Vielleicht waren die ersten Worte in der Geschichte der Menschheit auch Warnrufe eines Jägers, der seine Stammesmitglieder auf ein gefährliches Tier aufmerksam machen wollte oder ein beruhigender Summton einer Mutter an ihr Kind gerichtet. In jedem Fall begann mit dem ersten Satz ein zunehmender Austausch von Lauten, Handzeichen, Wörtern und Sätzen. Denn nachdem der Wunsch nach Verständigung erst einmal in der Welt war, entfaltete er seine eigentümlich verbindende Wirkung, an deren Ende nach Habermas eine Weltgesellschaft stehen kann, in der die Menschheit den „allgemeinen und ungezwungen Konsens“ verwirklicht, jenseits von Herkunft, Kapital und Bildung ihrer Mitglieder. Es regieren dann, so Habermas, nicht mehr Macht und Gewalt, sondern der „zwanglose Zwang des besseren Argumentes“. 5

Diese positive Prognose ist, darauf legt Habermas größten Wert, keine idealistische Annahme, sondern eine nachweisbare Entwicklung, die in der Sprache selbst fest verankert ist.

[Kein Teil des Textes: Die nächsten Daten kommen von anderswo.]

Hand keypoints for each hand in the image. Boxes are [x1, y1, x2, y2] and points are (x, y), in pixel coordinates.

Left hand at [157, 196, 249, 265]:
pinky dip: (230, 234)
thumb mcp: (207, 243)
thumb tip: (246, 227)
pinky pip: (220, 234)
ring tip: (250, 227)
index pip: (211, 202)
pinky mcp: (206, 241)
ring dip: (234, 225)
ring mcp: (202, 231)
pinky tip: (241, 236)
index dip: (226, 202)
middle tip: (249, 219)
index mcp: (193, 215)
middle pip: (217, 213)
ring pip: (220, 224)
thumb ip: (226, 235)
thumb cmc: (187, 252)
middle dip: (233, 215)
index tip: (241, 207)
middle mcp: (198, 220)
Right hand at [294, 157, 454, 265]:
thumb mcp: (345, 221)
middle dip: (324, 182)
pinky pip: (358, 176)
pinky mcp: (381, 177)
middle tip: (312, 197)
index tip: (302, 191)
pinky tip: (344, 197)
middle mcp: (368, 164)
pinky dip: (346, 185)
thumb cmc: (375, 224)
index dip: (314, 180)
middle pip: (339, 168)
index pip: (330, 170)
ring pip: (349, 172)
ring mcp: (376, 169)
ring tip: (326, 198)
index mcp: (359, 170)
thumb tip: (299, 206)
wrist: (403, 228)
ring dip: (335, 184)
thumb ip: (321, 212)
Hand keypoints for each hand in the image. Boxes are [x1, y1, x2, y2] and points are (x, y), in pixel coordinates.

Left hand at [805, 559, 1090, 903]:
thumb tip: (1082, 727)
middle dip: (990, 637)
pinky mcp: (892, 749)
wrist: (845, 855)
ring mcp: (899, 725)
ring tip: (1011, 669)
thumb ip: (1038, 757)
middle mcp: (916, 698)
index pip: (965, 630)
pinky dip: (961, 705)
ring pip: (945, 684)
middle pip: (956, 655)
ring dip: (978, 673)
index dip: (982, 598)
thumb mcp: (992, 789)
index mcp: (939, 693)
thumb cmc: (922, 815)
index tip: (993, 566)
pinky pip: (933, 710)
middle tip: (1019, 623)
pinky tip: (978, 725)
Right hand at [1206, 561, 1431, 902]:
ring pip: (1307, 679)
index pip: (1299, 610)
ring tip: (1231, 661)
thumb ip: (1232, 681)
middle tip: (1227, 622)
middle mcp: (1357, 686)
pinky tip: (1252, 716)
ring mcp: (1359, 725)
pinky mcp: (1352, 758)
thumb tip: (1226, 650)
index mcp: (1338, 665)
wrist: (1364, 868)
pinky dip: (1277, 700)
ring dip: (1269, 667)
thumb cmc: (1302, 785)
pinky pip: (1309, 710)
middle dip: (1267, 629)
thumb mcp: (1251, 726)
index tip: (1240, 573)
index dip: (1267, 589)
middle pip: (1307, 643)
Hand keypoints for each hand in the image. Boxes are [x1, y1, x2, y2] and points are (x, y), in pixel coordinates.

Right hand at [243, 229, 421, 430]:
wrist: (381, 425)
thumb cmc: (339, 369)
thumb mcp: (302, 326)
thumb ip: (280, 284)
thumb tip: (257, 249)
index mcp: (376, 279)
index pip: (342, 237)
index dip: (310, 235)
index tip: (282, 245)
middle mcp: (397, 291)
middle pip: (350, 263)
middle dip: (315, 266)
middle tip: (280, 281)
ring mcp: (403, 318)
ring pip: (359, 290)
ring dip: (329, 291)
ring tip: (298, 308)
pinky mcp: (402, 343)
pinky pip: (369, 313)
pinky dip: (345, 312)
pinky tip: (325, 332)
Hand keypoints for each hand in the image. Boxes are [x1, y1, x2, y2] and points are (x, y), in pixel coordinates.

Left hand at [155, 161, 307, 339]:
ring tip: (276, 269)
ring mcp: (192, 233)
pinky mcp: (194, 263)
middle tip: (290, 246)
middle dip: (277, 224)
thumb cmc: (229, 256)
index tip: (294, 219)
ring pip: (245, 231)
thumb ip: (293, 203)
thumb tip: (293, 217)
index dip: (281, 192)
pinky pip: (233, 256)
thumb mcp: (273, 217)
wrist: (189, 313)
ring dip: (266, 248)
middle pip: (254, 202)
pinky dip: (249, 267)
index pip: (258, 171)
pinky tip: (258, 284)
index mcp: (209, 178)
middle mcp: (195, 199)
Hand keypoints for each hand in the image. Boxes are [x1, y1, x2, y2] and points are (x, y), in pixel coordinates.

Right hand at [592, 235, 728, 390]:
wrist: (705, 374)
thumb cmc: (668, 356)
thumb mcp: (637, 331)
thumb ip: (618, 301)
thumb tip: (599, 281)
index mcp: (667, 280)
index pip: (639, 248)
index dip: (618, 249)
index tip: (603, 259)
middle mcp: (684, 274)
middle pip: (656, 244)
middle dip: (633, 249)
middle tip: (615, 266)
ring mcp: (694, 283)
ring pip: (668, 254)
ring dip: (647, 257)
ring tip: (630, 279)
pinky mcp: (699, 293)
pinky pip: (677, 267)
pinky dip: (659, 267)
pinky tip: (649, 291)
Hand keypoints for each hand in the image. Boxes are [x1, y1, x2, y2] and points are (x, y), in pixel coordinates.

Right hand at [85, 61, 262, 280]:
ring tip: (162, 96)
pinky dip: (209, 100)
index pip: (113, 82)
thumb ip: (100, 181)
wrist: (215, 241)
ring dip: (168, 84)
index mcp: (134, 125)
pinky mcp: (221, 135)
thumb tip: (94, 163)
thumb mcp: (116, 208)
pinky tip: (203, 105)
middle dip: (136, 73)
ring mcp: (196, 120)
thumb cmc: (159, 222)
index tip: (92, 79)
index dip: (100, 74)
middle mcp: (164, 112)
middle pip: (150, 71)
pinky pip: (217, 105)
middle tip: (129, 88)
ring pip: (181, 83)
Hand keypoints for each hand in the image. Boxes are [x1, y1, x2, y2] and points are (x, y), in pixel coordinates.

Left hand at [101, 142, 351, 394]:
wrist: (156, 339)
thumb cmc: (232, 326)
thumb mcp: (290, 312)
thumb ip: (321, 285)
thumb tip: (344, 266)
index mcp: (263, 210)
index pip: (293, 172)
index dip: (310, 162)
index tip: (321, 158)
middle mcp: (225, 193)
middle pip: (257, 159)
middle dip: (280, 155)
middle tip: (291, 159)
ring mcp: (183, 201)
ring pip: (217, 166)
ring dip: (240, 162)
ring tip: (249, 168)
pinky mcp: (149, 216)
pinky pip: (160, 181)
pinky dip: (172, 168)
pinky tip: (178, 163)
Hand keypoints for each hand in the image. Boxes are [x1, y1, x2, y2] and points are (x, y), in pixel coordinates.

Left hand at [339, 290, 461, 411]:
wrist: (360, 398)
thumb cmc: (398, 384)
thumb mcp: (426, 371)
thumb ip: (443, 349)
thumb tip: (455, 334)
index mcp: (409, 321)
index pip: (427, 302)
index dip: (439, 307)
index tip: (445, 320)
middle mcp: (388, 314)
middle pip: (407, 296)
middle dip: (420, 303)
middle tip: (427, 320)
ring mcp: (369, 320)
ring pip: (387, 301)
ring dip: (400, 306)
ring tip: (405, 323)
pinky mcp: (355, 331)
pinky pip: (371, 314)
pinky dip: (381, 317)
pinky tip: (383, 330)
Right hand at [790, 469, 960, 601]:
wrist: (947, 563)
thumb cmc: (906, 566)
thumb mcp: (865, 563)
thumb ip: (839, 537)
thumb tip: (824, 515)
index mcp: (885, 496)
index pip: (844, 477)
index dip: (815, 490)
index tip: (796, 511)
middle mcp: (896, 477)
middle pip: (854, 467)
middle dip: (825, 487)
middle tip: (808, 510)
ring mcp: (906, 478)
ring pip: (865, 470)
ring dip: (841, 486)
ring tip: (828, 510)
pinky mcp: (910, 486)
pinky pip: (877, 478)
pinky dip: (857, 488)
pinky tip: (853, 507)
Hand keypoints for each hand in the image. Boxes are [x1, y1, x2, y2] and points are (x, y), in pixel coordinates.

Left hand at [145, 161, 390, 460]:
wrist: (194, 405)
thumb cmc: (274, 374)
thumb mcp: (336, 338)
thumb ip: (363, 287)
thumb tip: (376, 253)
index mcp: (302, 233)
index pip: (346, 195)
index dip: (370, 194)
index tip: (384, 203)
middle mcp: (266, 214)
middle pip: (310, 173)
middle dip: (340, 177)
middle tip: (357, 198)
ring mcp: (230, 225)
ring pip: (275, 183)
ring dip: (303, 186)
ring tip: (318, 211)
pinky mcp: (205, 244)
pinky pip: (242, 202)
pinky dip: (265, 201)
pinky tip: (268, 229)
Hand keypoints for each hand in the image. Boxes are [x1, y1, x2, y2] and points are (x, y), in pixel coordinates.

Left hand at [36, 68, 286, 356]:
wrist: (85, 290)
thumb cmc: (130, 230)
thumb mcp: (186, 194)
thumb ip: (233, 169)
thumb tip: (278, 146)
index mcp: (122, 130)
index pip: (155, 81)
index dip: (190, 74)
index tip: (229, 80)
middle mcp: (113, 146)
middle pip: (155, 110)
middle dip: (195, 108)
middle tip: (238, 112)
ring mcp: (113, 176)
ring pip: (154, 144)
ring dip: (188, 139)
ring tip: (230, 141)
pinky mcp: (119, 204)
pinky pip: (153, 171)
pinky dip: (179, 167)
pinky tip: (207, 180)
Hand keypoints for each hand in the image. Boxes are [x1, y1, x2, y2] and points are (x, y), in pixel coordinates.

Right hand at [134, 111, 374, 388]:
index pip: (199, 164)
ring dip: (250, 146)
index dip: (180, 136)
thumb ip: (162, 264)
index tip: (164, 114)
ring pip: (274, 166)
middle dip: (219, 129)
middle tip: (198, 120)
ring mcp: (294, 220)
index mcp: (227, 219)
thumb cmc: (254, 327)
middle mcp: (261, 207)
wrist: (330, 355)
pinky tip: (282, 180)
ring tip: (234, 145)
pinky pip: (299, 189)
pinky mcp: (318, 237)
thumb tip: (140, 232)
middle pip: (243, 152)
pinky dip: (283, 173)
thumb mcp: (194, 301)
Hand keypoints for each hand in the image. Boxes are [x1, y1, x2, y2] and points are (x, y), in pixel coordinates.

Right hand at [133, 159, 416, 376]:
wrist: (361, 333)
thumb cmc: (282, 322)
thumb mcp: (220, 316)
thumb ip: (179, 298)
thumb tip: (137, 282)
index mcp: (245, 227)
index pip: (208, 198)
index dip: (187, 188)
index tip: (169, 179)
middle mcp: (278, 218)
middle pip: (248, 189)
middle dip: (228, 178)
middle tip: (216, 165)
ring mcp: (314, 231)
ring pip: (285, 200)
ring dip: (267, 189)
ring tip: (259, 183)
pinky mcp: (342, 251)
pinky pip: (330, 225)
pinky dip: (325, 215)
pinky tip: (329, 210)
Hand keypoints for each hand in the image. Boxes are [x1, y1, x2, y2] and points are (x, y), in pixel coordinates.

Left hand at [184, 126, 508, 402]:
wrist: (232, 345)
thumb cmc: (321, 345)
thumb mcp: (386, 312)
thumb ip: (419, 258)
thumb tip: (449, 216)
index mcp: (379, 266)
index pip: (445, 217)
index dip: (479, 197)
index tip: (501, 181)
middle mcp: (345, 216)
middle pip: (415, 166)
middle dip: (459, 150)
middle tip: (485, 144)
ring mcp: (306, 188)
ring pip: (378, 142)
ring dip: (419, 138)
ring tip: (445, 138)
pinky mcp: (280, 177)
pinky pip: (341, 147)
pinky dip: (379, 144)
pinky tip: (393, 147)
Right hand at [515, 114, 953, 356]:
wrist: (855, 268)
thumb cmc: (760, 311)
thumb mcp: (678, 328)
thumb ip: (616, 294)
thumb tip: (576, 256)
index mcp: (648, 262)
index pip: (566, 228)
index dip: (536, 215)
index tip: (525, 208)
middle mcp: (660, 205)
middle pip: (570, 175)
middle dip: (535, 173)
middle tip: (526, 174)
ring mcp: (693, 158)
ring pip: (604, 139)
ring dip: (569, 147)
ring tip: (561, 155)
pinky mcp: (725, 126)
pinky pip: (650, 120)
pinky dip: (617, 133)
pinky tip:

Und tatsächlich gelingt es Habermas in seinem Hauptwerk, der ‚Theorie des kommunikativen Handelns‘, und einigen vorbereitenden Büchern wie der ‚Universalpragmatik‘ in akribischer Kleinarbeit zu belegen, dass in jedem unserer Alltagssätze, also in jeder beliebigen Sprechhandlung, bereits der Keim für eine spätere Verständigung angelegt ist, egal wann und wo jemand irgendetwas sagt. Deshalb schreibt Habermas selbstbewusst:

Habermas entwickelt also die spannende These, dass jeder, der spricht, ob er nun will oder nicht, automatisch bestimmte ‚Ansprüche‘ erhebt, das heißt Annahmen macht und diese Annahmen letztlich auf vernünftige Verständigung abzielen. Denn jeder von uns, der die Lippen bewegt und redet, so Habermas, muss, ohne es auszusprechen und vielleicht sogar ohne es selbst immer gleich zu merken, erst mal ein paar unterschwellige Annahmen machen und unterstellen, dass seine Annahmen auch richtig sind und eingelöst werden können. Eben diese Annahmen, die bei jedem Gespräch unbemerkt mitschwingen, bezeichnet Habermas als ‚universale Geltungsansprüche‘.

Einer von diesen ‚universalen Geltungsansprüchen‘ besteht zum Beispiel schlicht und einfach darin, dass wir in dem Moment, in dem wir zu sprechen beginnen, den Anspruch haben, dass der andere uns akustisch und inhaltlich auch versteht, also dass ich zum Beispiel laut genug rede und dass der andere den Inhalt irgendwie entschlüsseln kann, also dieselbe Landessprache spricht und zudem alt genug ist, meine Worte grammatikalisch und inhaltlich auch irgendwie zu begreifen. Kurz und knapp – wenn wir etwas sagen, dann unterstellen wir, dass das Gesagte auch die Chance hat, gehört und verstanden zu werden. Umgekehrt unterstellen und verlangen wir von unserem Gegenüber genau dasselbe, nämlich dass der andere, wenn er etwas zu mir sagt, dies in einer Weise macht, dass ich es ebenfalls verstehen kann.